The Russell 2000 (RUT) gave up 2% last week after making a little run at closing the 2016 gap with the Russell 1000 (RUI). RUT is now down just about 5% for 2016. There was a glimmer of hope for large caps this time last week, but RUI gave up 0.70% last week and is now 0.65% lower for 2016.
The concern for small cap stocks continues to rise relative to large cap stocks in the form of the ratio of the CBOE Russell 2000 Volatility Index (RVX) relative to VIX. The gap between the two closed over 30% each day this past week. I’m going to do some digging on this one and report back later this week on the RVX – VIX relationship and take a look at periods where this spread has been consistently wide like this in the past.

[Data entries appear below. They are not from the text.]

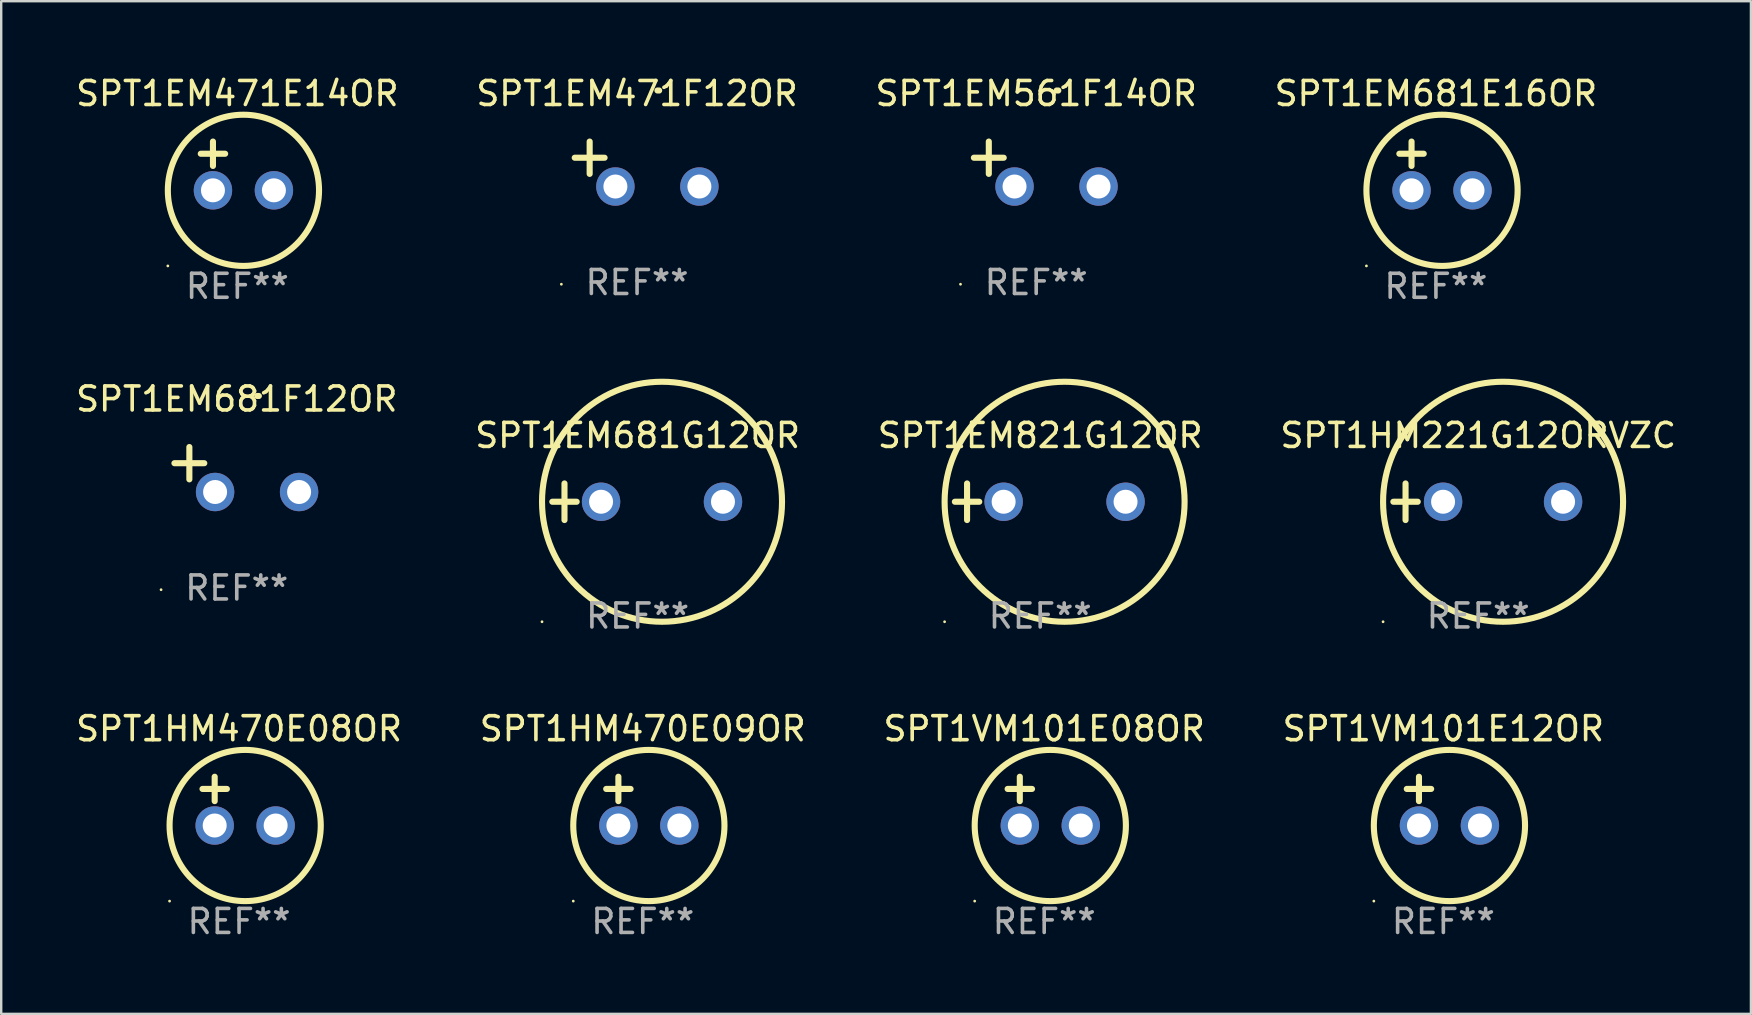
<source format=kicad_pcb>
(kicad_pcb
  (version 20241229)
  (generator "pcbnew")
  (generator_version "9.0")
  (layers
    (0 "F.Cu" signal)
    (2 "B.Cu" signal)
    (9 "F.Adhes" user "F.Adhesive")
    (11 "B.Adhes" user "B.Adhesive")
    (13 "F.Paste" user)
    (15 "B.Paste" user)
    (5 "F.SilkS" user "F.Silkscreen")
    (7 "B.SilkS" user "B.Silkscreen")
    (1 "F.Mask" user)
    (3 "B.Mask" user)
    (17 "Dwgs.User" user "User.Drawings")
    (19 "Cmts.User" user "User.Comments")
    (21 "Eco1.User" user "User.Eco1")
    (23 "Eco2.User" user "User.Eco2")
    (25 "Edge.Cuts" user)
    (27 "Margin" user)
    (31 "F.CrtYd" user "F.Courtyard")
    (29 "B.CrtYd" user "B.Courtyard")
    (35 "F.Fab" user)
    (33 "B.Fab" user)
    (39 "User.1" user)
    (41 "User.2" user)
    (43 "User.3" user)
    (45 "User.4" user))
  (footprint "SPT1VM101E12OR"
    (layer "F.Cu")
    (at 57.089 30.33)
    (property "Reference" "SPT1VM101E12OR" (at 0 -3.016 0) (layer "F.SilkS") (effects (font (size 1 1) (thickness 0.15))))
    (attr through_hole)
    (fp_line (start -1.524 -0.508) (end -0.508 -0.508) (stroke (width 0.254) (type solid)) (layer "F.SilkS"))
    (fp_line (start -1.016 -1.016) (end -1.016 0) (stroke (width 0.254) (type solid)) (layer "F.SilkS"))
    (fp_circle (center -2.896 4.166) (end -2.866 4.166) (stroke (width 0.06) (type solid)) (fill no) (layer "F.SilkS"))
    (fp_circle (center 0.254 1.016) (end 3.404 1.016) (stroke (width 0.254) (type solid)) (fill no) (layer "F.SilkS"))
    (fp_text user "REF**" (at 0 5.016 0) (layer "F.Fab") (effects (font (size 1 1) (thickness 0.15))))
    (pad "1" thru_hole circle (at -1.016 1.016) (size 1.6 1.6) (drill 1) (layers "*.Cu" "*.Mask"))
    (pad "2" thru_hole circle (at 1.524 1.016) (size 1.6 1.6) (drill 1) (layers "*.Cu" "*.Mask")))
  (footprint "SPT1EM681F12OR"
    (layer "F.Cu")
    (at 6.815 16.513)
    (property "Reference" "SPT1EM681F12OR" (at 0 -2.937 0) (layer "F.SilkS") (effects (font (size 1 1) (thickness 0.15))))
    (attr through_hole)
    (fp_line (start -1.975 0.41) (end -1.975 -0.937) (stroke (width 0.254) (type solid)) (layer "F.SilkS"))
    (fp_line (start -1.353 -0.263) (end -2.597 -0.263) (stroke (width 0.254) (type solid)) (layer "F.SilkS"))
    (fp_arc (start 0.849809 -3.063957) (mid 0.885369 -3.064114) (end 0.920929 -3.063957) (stroke (width 0.254001) (type solid)) (layer "F.SilkS"))
    (fp_circle (center -3.154 5.008) (end -3.124 5.008) (stroke (width 0.06) (type solid)) (fill no) (layer "F.SilkS"))
    (fp_text user "REF**" (at 0 4.937 0) (layer "F.Fab") (effects (font (size 1 1) (thickness 0.15))))
    (pad "1" thru_hole circle (at -0.903 0.937) (size 1.6 1.6) (drill 1) (layers "*.Cu" "*.Mask"))
    (pad "2" thru_hole circle (at 2.597 0.937) (size 1.6 1.6) (drill 1) (layers "*.Cu" "*.Mask")))
  (footprint "SPT1VM101E08OR"
    (layer "F.Cu")
    (at 40.458 30.33)
    (property "Reference" "SPT1VM101E08OR" (at 0 -3.016 0) (layer "F.SilkS") (effects (font (size 1 1) (thickness 0.15))))
    (attr through_hole)
    (fp_line (start -1.524 -0.508) (end -0.508 -0.508) (stroke (width 0.254) (type solid)) (layer "F.SilkS"))
    (fp_line (start -1.016 -1.016) (end -1.016 0) (stroke (width 0.254) (type solid)) (layer "F.SilkS"))
    (fp_circle (center -2.896 4.166) (end -2.866 4.166) (stroke (width 0.06) (type solid)) (fill no) (layer "F.SilkS"))
    (fp_circle (center 0.254 1.016) (end 3.404 1.016) (stroke (width 0.254) (type solid)) (fill no) (layer "F.SilkS"))
    (fp_text user "REF**" (at 0 5.016 0) (layer "F.Fab") (effects (font (size 1 1) (thickness 0.15))))
    (pad "1" thru_hole circle (at -1.016 1.016) (size 1.6 1.6) (drill 1) (layers "*.Cu" "*.Mask"))
    (pad "2" thru_hole circle (at 1.524 1.016) (size 1.6 1.6) (drill 1) (layers "*.Cu" "*.Mask")))
  (footprint "SPT1EM681E16OR"
    (layer "F.Cu")
    (at 56.78 3.864)
    (property "Reference" "SPT1EM681E16OR" (at 0 -3.016 0) (layer "F.SilkS") (effects (font (size 1 1) (thickness 0.15))))
    (attr through_hole)
    (fp_line (start -1.524 -0.508) (end -0.508 -0.508) (stroke (width 0.254) (type solid)) (layer "F.SilkS"))
    (fp_line (start -1.016 -1.016) (end -1.016 0) (stroke (width 0.254) (type solid)) (layer "F.SilkS"))
    (fp_circle (center -2.896 4.166) (end -2.866 4.166) (stroke (width 0.06) (type solid)) (fill no) (layer "F.SilkS"))
    (fp_circle (center 0.254 1.016) (end 3.404 1.016) (stroke (width 0.254) (type solid)) (fill no) (layer "F.SilkS"))
    (fp_text user "REF**" (at 0 5.016 0) (layer "F.Fab") (effects (font (size 1 1) (thickness 0.15))))
    (pad "1" thru_hole circle (at -1.016 1.016) (size 1.6 1.6) (drill 1) (layers "*.Cu" "*.Mask"))
    (pad "2" thru_hole circle (at 1.524 1.016) (size 1.6 1.6) (drill 1) (layers "*.Cu" "*.Mask")))
  (footprint "SPT1HM221G12ORVZC"
    (layer "F.Cu")
    (at 58.542 17.856)
    (property "Reference" "SPT1HM221G12ORVZC" (at 0 -2.762 0) (layer "F.SilkS") (effects (font (size 1 1) (thickness 0.15))))
    (attr through_hole)
    (fp_line (start -3.536 0) (end -2.52 0) (stroke (width 0.254) (type solid)) (layer "F.SilkS"))
    (fp_line (start -3.028 -0.762) (end -3.028 0.762) (stroke (width 0.254) (type solid)) (layer "F.SilkS"))
    (fp_circle (center -3.964 5) (end -3.934 5) (stroke (width 0.06) (type solid)) (fill no) (layer "F.SilkS"))
    (fp_circle (center 1.036 0) (end 6.036 0) (stroke (width 0.254) (type solid)) (fill no) (layer "F.SilkS"))
    (fp_text user "REF**" (at 0 4.762 0) (layer "F.Fab") (effects (font (size 1 1) (thickness 0.15))))
    (pad "1" thru_hole circle (at -1.464 0) (size 1.6 1.6) (drill 1) (layers "*.Cu" "*.Mask"))
    (pad "2" thru_hole circle (at 3.536 0) (size 1.6 1.6) (drill 1) (layers "*.Cu" "*.Mask")))
  (footprint "SPT1EM561F14OR"
    (layer "F.Cu")
    (at 40.125 3.785)
    (property "Reference" "SPT1EM561F14OR" (at 0 -2.937 0) (layer "F.SilkS") (effects (font (size 1 1) (thickness 0.15))))
    (attr through_hole)
    (fp_line (start -1.975 0.41) (end -1.975 -0.937) (stroke (width 0.254) (type solid)) (layer "F.SilkS"))
    (fp_line (start -1.353 -0.263) (end -2.597 -0.263) (stroke (width 0.254) (type solid)) (layer "F.SilkS"))
    (fp_arc (start 0.849809 -3.063957) (mid 0.885369 -3.064114) (end 0.920929 -3.063957) (stroke (width 0.254001) (type solid)) (layer "F.SilkS"))
    (fp_circle (center -3.154 5.008) (end -3.124 5.008) (stroke (width 0.06) (type solid)) (fill no) (layer "F.SilkS"))
    (fp_text user "REF**" (at 0 4.937 0) (layer "F.Fab") (effects (font (size 1 1) (thickness 0.15))))
    (pad "1" thru_hole circle (at -0.903 0.937) (size 1.6 1.6) (drill 1) (layers "*.Cu" "*.Mask"))
    (pad "2" thru_hole circle (at 2.597 0.937) (size 1.6 1.6) (drill 1) (layers "*.Cu" "*.Mask")))
  (footprint "SPT1EM471F12OR"
    (layer "F.Cu")
    (at 23.494 3.785)
    (property "Reference" "SPT1EM471F12OR" (at 0 -2.937 0) (layer "F.SilkS") (effects (font (size 1 1) (thickness 0.15))))
    (attr through_hole)
    (fp_line (start -1.975 0.41) (end -1.975 -0.937) (stroke (width 0.254) (type solid)) (layer "F.SilkS"))
    (fp_line (start -1.353 -0.263) (end -2.597 -0.263) (stroke (width 0.254) (type solid)) (layer "F.SilkS"))
    (fp_arc (start 0.849809 -3.063957) (mid 0.885369 -3.064114) (end 0.920929 -3.063957) (stroke (width 0.254001) (type solid)) (layer "F.SilkS"))
    (fp_circle (center -3.154 5.008) (end -3.124 5.008) (stroke (width 0.06) (type solid)) (fill no) (layer "F.SilkS"))
    (fp_text user "REF**" (at 0 4.937 0) (layer "F.Fab") (effects (font (size 1 1) (thickness 0.15))))
    (pad "1" thru_hole circle (at -0.903 0.937) (size 1.6 1.6) (drill 1) (layers "*.Cu" "*.Mask"))
    (pad "2" thru_hole circle (at 2.597 0.937) (size 1.6 1.6) (drill 1) (layers "*.Cu" "*.Mask")))
  (footprint "SPT1EM821G12OR"
    (layer "F.Cu")
    (at 40.292 17.856)
    (property "Reference" "SPT1EM821G12OR" (at 0 -2.762 0) (layer "F.SilkS") (effects (font (size 1 1) (thickness 0.15))))
    (attr through_hole)
    (fp_line (start -3.556 0) (end -2.54 0) (stroke (width 0.254) (type solid)) (layer "F.SilkS"))
    (fp_line (start -3.048 -0.762) (end -3.048 0.762) (stroke (width 0.254) (type solid)) (layer "F.SilkS"))
    (fp_circle (center -3.984 5) (end -3.954 5) (stroke (width 0.06) (type solid)) (fill no) (layer "F.SilkS"))
    (fp_circle (center 1.016 0) (end 6.016 0) (stroke (width 0.254) (type solid)) (fill no) (layer "F.SilkS"))
    (fp_text user "REF**" (at 0 4.762 0) (layer "F.Fab") (effects (font (size 1 1) (thickness 0.15))))
    (pad "1" thru_hole circle (at -1.524 0) (size 1.6 1.6) (drill 1) (layers "*.Cu" "*.Mask"))
    (pad "2" thru_hole circle (at 3.556 0) (size 1.6 1.6) (drill 1) (layers "*.Cu" "*.Mask")))
  (footprint "SPT1EM471E14OR"
    (layer "F.Cu")
    (at 6.839 3.864)
    (property "Reference" "SPT1EM471E14OR" (at 0 -3.016 0) (layer "F.SilkS") (effects (font (size 1 1) (thickness 0.15))))
    (attr through_hole)
    (fp_line (start -1.524 -0.508) (end -0.508 -0.508) (stroke (width 0.254) (type solid)) (layer "F.SilkS"))
    (fp_line (start -1.016 -1.016) (end -1.016 0) (stroke (width 0.254) (type solid)) (layer "F.SilkS"))
    (fp_circle (center -2.896 4.166) (end -2.866 4.166) (stroke (width 0.06) (type solid)) (fill no) (layer "F.SilkS"))
    (fp_circle (center 0.254 1.016) (end 3.404 1.016) (stroke (width 0.254) (type solid)) (fill no) (layer "F.SilkS"))
    (fp_text user "REF**" (at 0 5.016 0) (layer "F.Fab") (effects (font (size 1 1) (thickness 0.15))))
    (pad "1" thru_hole circle (at -1.016 1.016) (size 1.6 1.6) (drill 1) (layers "*.Cu" "*.Mask"))
    (pad "2" thru_hole circle (at 1.524 1.016) (size 1.6 1.6) (drill 1) (layers "*.Cu" "*.Mask")))
  (footprint "SPT1EM681G12OR"
    (layer "F.Cu")
    (at 23.518 17.856)
    (property "Reference" "SPT1EM681G12OR" (at 0 -2.762 0) (layer "F.SilkS") (effects (font (size 1 1) (thickness 0.15))))
    (attr through_hole)
    (fp_line (start -3.556 0) (end -2.54 0) (stroke (width 0.254) (type solid)) (layer "F.SilkS"))
    (fp_line (start -3.048 -0.762) (end -3.048 0.762) (stroke (width 0.254) (type solid)) (layer "F.SilkS"))
    (fp_circle (center -3.984 5) (end -3.954 5) (stroke (width 0.06) (type solid)) (fill no) (layer "F.SilkS"))
    (fp_circle (center 1.016 0) (end 6.016 0) (stroke (width 0.254) (type solid)) (fill no) (layer "F.SilkS"))
    (fp_text user "REF**" (at 0 4.762 0) (layer "F.Fab") (effects (font (size 1 1) (thickness 0.15))))
    (pad "1" thru_hole circle (at -1.524 0) (size 1.6 1.6) (drill 1) (layers "*.Cu" "*.Mask"))
    (pad "2" thru_hole circle (at 3.556 0) (size 1.6 1.6) (drill 1) (layers "*.Cu" "*.Mask")))
  (footprint "SPT1HM470E09OR"
    (layer "F.Cu")
    (at 23.732 30.33)
    (property "Reference" "SPT1HM470E09OR" (at 0 -3.016 0) (layer "F.SilkS") (effects (font (size 1 1) (thickness 0.15))))
    (attr through_hole)
    (fp_line (start -1.524 -0.508) (end -0.508 -0.508) (stroke (width 0.254) (type solid)) (layer "F.SilkS"))
    (fp_line (start -1.016 -1.016) (end -1.016 0) (stroke (width 0.254) (type solid)) (layer "F.SilkS"))
    (fp_circle (center -2.896 4.166) (end -2.866 4.166) (stroke (width 0.06) (type solid)) (fill no) (layer "F.SilkS"))
    (fp_circle (center 0.254 1.016) (end 3.404 1.016) (stroke (width 0.254) (type solid)) (fill no) (layer "F.SilkS"))
    (fp_text user "REF**" (at 0 5.016 0) (layer "F.Fab") (effects (font (size 1 1) (thickness 0.15))))
    (pad "1" thru_hole circle (at -1.016 1.016) (size 1.6 1.6) (drill 1) (layers "*.Cu" "*.Mask"))
    (pad "2" thru_hole circle (at 1.524 1.016) (size 1.6 1.6) (drill 1) (layers "*.Cu" "*.Mask")))
  (footprint "SPT1HM470E08OR"
    (layer "F.Cu")
    (at 6.911 30.33)
    (property "Reference" "SPT1HM470E08OR" (at 0 -3.016 0) (layer "F.SilkS") (effects (font (size 1 1) (thickness 0.15))))
    (attr through_hole)
    (fp_line (start -1.524 -0.508) (end -0.508 -0.508) (stroke (width 0.254) (type solid)) (layer "F.SilkS"))
    (fp_line (start -1.016 -1.016) (end -1.016 0) (stroke (width 0.254) (type solid)) (layer "F.SilkS"))
    (fp_circle (center -2.896 4.166) (end -2.866 4.166) (stroke (width 0.06) (type solid)) (fill no) (layer "F.SilkS"))
    (fp_circle (center 0.254 1.016) (end 3.404 1.016) (stroke (width 0.254) (type solid)) (fill no) (layer "F.SilkS"))
    (fp_text user "REF**" (at 0 5.016 0) (layer "F.Fab") (effects (font (size 1 1) (thickness 0.15))))
    (pad "1" thru_hole circle (at -1.016 1.016) (size 1.6 1.6) (drill 1) (layers "*.Cu" "*.Mask"))
    (pad "2" thru_hole circle (at 1.524 1.016) (size 1.6 1.6) (drill 1) (layers "*.Cu" "*.Mask")))
  (gr_rect
    (start -3 -3)
    (end 69.905 39.194)
    (stroke (width 0.1) (type default))
    (fill no)
    (layer "Edge.Cuts")))
</source>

One of my favorite trading structures popped up in the RUT block trade list from Thursday. Mid-day with RUT at 1068.57 a trader sold 1850 RUT Apr 15th 1060 Puts at 15.70 and bought 1850 RUT Dec 16th 1060 Puts for 76.60. The net result was a cost of 60.90 for this calendar spread and a payoff at April 15th expiration that looks like the diagram below.
I’m thinking this may be the beginning of a bearish position in the Russell 2000 that will involve selling more shorter dated RUT Puts over the course of 2016, we’ll see if my theory holds true as we keep an eye out for any rolling transactions or sales of 1850 RUT Puts just before or after the April 15th expiration date.